Three months of nice weather and Hot. It's 32 here, and feels good. If you ever get backed up or in a bind, I know some really good installers in Melbourne that will travel for the right price.


----------



## JR Shepstone (Jul 14, 2011)

Has anyone deduced why they want to put VCT over Durock?


----------



## [email protected] (Nov 17, 2014)

It doesn't make sense, but I would guess as a moisture barrier. Somebody saw or heard about doing this, and ran with it. I've had the pleasure of installing a lot of VCT over quick Crete and would have loved to have a moisture barrier, but the GC said do it. And I said sure...sign this waiver. I've been trying to remember every even hearing of someone doing this or even considering myself, but I got nuttin.


----------



## BKM Resilient (May 2, 2009)

JR Shepstone said:


> Has anyone deduced why they want to put VCT over Durock?


There's only a few possible scenarios. 

I'd bet they got a few bids from legit flooring companies for a proper treatment and are trying to cheap out. 

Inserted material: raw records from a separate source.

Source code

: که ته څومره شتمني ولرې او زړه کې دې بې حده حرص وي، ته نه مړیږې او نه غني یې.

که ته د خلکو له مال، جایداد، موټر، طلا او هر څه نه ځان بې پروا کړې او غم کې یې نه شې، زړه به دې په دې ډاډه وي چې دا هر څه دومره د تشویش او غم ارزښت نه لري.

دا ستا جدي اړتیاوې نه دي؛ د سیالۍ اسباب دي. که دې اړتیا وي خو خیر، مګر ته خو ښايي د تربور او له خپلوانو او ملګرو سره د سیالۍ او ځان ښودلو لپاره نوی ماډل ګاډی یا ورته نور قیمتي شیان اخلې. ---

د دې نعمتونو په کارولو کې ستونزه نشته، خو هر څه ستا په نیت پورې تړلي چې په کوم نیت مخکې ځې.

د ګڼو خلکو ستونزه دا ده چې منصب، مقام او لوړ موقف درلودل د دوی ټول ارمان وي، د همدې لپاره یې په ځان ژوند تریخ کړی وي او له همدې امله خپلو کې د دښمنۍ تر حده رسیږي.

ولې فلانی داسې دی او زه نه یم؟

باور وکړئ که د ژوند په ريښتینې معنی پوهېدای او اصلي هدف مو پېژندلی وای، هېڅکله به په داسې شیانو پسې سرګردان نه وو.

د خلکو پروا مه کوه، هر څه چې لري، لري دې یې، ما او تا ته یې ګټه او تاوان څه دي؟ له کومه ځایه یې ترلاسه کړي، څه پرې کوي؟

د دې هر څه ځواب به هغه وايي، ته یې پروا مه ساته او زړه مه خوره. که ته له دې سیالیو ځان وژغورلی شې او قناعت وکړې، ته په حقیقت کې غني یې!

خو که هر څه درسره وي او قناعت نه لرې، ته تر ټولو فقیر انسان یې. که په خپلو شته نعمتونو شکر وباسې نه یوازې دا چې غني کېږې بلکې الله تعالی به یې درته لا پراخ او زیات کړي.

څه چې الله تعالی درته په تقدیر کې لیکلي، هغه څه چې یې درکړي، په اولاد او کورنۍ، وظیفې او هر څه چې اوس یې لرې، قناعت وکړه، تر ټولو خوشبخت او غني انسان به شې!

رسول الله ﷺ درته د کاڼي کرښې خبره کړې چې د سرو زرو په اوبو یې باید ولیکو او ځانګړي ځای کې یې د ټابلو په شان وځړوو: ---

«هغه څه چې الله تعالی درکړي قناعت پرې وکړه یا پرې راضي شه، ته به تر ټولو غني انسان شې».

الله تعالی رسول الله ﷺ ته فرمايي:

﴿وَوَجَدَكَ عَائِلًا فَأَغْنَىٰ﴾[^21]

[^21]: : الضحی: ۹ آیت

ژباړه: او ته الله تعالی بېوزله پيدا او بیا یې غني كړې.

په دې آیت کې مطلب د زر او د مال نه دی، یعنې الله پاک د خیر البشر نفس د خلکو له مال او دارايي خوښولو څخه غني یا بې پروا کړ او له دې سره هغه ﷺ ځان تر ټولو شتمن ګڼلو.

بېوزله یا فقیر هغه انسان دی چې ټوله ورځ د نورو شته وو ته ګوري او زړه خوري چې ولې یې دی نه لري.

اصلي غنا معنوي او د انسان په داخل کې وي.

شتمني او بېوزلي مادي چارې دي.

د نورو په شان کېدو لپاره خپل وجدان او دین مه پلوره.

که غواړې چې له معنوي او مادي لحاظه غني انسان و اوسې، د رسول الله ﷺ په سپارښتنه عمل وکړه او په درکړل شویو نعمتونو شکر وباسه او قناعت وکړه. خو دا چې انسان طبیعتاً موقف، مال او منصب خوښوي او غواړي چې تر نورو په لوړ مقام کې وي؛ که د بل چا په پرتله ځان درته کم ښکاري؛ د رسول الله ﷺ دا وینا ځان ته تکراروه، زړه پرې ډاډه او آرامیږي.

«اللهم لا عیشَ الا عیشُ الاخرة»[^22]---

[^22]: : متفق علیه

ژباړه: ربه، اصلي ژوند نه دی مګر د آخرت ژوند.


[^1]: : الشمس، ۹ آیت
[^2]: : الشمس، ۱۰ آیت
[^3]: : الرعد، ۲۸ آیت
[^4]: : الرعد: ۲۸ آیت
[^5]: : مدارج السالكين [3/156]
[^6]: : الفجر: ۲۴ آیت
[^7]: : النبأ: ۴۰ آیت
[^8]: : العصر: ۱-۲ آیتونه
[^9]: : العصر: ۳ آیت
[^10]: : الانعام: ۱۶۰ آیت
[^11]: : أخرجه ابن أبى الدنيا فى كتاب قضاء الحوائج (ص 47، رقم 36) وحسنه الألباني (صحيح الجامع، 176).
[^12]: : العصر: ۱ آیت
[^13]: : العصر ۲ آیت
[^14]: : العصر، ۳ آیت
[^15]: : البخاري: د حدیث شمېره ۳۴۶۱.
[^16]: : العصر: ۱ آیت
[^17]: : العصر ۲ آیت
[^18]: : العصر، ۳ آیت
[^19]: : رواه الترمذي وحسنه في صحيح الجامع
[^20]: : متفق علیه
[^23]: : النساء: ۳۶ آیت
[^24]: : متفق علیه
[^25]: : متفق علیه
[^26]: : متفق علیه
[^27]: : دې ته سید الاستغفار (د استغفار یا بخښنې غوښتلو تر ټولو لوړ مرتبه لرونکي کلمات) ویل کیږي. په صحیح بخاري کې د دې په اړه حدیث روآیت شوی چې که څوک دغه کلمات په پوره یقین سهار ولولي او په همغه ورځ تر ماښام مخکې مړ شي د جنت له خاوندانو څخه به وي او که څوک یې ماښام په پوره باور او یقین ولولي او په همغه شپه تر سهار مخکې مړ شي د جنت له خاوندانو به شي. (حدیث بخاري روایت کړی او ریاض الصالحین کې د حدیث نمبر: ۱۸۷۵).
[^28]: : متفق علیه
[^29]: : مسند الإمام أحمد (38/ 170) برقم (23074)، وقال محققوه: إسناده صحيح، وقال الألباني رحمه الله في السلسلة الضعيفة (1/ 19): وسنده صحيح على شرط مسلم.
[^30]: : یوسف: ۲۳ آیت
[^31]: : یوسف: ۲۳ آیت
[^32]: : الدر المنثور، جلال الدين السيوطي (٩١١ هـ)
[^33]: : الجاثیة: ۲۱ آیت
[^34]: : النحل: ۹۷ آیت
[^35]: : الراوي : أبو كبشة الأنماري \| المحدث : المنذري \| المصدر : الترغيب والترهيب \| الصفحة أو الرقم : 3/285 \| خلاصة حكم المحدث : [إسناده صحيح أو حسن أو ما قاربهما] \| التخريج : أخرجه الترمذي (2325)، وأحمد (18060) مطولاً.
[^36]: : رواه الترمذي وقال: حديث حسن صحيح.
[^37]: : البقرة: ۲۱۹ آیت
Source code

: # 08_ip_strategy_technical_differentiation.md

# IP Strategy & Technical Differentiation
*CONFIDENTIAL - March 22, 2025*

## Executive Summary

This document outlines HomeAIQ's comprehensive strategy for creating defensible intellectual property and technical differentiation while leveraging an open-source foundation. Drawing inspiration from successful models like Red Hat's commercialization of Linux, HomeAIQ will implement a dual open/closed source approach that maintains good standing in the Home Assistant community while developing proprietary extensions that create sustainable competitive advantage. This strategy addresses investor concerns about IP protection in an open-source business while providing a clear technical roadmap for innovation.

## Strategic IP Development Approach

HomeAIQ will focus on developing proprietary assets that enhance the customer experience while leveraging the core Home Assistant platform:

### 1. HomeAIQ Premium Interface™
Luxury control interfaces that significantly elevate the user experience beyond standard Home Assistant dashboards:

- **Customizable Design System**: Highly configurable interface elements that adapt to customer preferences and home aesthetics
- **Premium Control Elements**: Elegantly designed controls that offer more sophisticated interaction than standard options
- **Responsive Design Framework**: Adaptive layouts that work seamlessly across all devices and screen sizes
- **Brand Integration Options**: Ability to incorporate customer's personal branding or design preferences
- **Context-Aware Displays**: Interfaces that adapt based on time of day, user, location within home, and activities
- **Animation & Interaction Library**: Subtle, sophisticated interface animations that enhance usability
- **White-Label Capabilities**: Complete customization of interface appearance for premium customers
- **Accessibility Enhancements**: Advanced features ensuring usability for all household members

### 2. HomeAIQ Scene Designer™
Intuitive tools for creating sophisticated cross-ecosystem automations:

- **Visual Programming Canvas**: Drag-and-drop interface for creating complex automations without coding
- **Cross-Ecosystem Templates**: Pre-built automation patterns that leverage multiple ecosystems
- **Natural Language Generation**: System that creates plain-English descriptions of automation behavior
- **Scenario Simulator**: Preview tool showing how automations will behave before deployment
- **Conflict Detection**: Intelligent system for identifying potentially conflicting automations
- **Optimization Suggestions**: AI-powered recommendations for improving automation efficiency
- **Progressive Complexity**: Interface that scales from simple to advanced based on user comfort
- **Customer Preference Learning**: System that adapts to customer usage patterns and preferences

I've seen that scenario a thousand times. 

To FIX bad floors in a supermarket is pretty damn expensive when compared to a cheap VCT budget. Often they get backed into a corner both budget wise and in terms of a schedule. 

They have neither the time nor the money to do it right, in other words so now they will try to find someone to do it.........wrong.


----------



## MIKE ANTONETTI (Jul 17, 2012)

I still haven't, I thought we BS'd a bit for a pass time tile the op came back and answered some questions.


----------



## ccoffer (Jan 30, 2005)

_"It doesn't make sense, but I would guess as a moisture barrier. "_

How the hell does that follow? Durock is a sieve.

This whole thing is nuts.


----------



## TNTRenovate (Aug 19, 2010)

ccoffer said:


> _"It doesn't make sense, but I would guess as a moisture barrier. "_
> 
> How the hell does that follow? Durock is a sieve.
> 
> This whole thing is nuts.


I'm pretty sure that he meant that was their thinking not his. It's obvious from his other posts he knows better.


----------



## MIKE ANTONETTI (Jul 17, 2012)

I called USG and talked to Doug in technical, he said no to Durock but their fiberboard product would be acceptable. He also said portland patch doesn't stick too well but the latex modified thinset works, their website has some specs I didn't write down one was cb399, other was cb347?


----------